New paper accepted at IEEE ICC 2021

Our new paper “Learning-based Cognitive Radio Access via Randomized Point-Based Approximate POMDPs,” coauthored with my student Bharath Keshavamurthy, has been accepted at IEEE ICC 2021 and will be presented this June!

In this paper, a novel spectrum sensing and access strategy based on approximate Partially Observable Markov Decision Processes (POMDPs) is proposed, wherein a cognitive radio learns the time-frequency correlation model defining the occupancy behavior of incumbents, via the Baum-Welch algorithm, and concurrently devises an optimal strategy to perform spectrum sensing and access that exploits this learned correlation model. To ameliorate the complexity of the POMDP optimization, the PERSEUS algorithm, a randomized point-based value iteration method, is designed, with fragmentation and Hamming distance state filters.
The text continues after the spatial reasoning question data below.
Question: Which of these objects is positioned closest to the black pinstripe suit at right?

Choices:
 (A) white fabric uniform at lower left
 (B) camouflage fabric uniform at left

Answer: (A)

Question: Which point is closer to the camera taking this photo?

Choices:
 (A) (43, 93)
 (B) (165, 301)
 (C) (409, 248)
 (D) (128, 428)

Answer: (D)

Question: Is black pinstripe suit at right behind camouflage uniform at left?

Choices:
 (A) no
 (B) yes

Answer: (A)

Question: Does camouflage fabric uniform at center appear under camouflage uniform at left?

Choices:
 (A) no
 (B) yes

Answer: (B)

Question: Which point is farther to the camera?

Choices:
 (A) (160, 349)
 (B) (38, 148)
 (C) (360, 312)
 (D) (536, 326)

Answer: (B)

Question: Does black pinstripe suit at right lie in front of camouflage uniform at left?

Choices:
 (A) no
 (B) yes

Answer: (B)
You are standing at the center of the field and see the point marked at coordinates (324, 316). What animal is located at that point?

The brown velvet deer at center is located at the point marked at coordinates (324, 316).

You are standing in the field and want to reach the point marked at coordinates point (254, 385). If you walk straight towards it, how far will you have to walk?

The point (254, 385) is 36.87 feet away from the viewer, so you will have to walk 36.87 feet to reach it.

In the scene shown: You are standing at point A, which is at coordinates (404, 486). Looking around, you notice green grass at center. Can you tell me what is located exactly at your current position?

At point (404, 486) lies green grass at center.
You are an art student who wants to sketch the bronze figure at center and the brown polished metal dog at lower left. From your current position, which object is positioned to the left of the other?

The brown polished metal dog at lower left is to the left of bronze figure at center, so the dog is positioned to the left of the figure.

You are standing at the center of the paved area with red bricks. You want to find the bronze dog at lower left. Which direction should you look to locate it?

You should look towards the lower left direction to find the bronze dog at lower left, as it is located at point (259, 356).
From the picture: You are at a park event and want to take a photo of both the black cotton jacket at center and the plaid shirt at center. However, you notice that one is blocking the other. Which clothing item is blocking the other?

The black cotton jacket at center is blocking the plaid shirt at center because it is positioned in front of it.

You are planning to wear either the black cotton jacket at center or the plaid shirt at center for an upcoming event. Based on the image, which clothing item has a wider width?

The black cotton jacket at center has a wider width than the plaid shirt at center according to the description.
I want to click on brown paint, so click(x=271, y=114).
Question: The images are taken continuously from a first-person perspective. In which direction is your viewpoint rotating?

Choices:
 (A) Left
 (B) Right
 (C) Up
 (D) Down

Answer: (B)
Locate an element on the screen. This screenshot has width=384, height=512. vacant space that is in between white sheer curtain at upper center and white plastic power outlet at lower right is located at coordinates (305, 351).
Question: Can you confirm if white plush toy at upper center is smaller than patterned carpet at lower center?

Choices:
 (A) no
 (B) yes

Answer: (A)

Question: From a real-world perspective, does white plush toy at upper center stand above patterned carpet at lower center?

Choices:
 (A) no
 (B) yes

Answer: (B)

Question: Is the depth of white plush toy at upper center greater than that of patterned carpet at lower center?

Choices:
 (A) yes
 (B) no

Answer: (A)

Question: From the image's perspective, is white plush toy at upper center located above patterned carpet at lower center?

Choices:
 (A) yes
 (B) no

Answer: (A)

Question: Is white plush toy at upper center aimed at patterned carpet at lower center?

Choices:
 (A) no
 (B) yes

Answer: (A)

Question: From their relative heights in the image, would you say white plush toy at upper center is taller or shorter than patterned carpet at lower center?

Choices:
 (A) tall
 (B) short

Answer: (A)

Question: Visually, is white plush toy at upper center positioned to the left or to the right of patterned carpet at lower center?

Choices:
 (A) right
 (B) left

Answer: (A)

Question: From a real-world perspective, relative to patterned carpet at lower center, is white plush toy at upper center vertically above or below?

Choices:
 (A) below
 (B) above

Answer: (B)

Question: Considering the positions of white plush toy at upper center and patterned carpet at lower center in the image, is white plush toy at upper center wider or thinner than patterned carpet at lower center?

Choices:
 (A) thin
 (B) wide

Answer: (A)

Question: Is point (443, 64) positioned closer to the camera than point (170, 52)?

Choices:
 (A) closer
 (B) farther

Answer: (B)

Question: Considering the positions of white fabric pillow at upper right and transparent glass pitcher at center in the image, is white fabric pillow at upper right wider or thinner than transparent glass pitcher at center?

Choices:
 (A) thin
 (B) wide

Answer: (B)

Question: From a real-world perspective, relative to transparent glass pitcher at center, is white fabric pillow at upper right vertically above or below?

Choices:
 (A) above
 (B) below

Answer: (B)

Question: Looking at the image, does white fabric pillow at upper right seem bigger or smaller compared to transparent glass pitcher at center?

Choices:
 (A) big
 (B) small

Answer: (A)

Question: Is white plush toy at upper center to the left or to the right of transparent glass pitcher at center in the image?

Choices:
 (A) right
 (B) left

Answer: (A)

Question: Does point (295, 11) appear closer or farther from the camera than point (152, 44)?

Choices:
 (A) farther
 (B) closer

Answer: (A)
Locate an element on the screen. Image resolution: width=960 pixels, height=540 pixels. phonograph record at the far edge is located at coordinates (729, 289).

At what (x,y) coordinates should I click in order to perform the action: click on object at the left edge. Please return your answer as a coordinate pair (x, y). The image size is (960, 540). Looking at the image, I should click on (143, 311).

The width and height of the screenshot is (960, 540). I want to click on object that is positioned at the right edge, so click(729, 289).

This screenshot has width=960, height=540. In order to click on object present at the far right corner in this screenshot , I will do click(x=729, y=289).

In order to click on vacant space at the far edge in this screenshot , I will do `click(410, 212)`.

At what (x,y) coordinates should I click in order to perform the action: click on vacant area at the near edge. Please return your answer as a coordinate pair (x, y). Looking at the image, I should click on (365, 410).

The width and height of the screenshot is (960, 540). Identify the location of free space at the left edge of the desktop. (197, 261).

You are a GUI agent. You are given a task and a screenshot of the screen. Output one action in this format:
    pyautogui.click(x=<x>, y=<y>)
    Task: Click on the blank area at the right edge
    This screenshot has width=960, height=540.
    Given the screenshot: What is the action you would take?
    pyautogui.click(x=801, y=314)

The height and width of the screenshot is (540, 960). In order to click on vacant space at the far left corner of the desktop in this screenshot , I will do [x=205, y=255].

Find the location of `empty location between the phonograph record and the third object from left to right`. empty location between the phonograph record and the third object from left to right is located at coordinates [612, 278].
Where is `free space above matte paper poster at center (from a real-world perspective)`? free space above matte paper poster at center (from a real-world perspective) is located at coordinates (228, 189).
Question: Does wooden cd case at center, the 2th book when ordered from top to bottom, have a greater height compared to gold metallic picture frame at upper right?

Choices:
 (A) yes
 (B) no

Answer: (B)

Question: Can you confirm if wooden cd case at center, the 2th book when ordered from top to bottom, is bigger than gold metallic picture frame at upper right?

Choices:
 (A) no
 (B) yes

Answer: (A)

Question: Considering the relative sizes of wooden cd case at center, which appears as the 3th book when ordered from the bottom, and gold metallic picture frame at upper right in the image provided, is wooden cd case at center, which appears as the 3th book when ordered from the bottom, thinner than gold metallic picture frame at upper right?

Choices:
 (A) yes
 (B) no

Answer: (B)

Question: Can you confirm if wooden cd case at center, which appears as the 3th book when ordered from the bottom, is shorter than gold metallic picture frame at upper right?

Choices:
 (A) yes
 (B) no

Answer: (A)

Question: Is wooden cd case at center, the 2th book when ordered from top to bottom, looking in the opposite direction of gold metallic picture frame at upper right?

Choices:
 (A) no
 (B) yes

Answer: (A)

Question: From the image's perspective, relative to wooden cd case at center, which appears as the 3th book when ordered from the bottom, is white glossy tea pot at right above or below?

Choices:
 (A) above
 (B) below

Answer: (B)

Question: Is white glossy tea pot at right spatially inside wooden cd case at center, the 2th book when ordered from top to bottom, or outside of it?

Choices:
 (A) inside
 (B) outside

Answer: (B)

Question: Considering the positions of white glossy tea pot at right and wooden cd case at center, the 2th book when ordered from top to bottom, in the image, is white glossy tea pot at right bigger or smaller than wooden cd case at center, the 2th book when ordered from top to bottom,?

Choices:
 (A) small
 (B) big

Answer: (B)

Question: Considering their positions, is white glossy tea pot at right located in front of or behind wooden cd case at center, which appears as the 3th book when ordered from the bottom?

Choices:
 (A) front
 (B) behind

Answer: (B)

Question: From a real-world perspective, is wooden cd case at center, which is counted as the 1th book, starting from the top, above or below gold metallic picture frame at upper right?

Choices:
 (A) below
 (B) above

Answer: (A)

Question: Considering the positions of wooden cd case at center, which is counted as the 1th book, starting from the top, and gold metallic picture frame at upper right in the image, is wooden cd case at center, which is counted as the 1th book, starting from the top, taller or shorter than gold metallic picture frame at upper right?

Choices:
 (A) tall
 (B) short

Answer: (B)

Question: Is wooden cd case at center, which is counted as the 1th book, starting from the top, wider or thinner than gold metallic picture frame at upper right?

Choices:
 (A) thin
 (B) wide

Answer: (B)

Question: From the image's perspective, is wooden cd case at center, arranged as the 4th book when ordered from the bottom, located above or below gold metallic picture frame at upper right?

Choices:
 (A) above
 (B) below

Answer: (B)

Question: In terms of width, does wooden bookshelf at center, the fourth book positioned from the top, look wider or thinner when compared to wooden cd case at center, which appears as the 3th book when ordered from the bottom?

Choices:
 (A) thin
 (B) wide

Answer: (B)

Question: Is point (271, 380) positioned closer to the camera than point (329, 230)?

Evaluating the cognitive radio throughput against incumbent interference, we demonstrate that, with sensing restrictions, our framework achieves a 6% performance gain over that attained by a maximum a-posteriori (MAP) state estimator with prior model knowledge, and outperforms correlation-coefficient based clustering algorithms by an average of 60%; additionally, it surpasses a Neyman-Pearson Detector that assumes independence among channels with no sensing restrictions, by an average of 25%. Furthermore, unlike state-of-the-art algorithms, the proposed design facilitates the regulation of the trade-off between cognitive radio throughput and incumbent interference via a penalty parameter in the underlying MDP.